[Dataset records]
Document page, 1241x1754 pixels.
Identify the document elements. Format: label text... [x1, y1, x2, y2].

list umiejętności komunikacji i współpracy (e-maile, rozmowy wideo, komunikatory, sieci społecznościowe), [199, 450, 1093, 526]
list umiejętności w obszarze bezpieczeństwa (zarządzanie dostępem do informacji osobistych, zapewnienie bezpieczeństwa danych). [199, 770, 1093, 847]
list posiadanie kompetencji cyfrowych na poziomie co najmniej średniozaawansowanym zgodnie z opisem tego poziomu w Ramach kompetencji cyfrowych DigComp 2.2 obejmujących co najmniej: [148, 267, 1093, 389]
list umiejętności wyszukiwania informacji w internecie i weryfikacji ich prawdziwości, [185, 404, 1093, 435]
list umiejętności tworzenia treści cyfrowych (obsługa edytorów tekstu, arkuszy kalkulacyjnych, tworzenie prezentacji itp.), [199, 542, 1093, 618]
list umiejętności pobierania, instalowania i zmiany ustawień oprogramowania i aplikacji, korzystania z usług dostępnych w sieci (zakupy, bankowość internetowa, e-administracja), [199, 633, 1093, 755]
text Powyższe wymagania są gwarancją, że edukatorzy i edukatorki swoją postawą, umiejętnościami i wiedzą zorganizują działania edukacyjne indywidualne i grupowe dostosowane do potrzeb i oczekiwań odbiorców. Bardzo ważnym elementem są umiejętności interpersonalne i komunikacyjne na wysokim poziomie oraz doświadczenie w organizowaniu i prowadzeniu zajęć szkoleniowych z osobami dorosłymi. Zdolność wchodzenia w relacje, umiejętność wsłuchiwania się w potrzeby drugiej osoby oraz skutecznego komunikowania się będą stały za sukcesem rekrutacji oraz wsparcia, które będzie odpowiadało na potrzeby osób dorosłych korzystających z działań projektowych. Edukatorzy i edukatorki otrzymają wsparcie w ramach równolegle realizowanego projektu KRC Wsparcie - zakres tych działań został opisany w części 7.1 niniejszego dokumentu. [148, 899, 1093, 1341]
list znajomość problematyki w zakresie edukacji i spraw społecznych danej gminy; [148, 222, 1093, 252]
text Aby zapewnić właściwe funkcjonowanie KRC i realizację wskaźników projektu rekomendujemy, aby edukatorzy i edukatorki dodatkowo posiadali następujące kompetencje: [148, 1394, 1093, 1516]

### TASK OBJECTIVE:
Among the records above, find the lines where the word "informacji" appears and copy them.

### ANSWER TO THIS EXERCISE:
list umiejętności w obszarze bezpieczeństwa (zarządzanie dostępem do informacji osobistych, zapewnienie bezpieczeństwa danych). [199, 770, 1093, 847]
list umiejętności wyszukiwania informacji w internecie i weryfikacji ich prawdziwości, [185, 404, 1093, 435]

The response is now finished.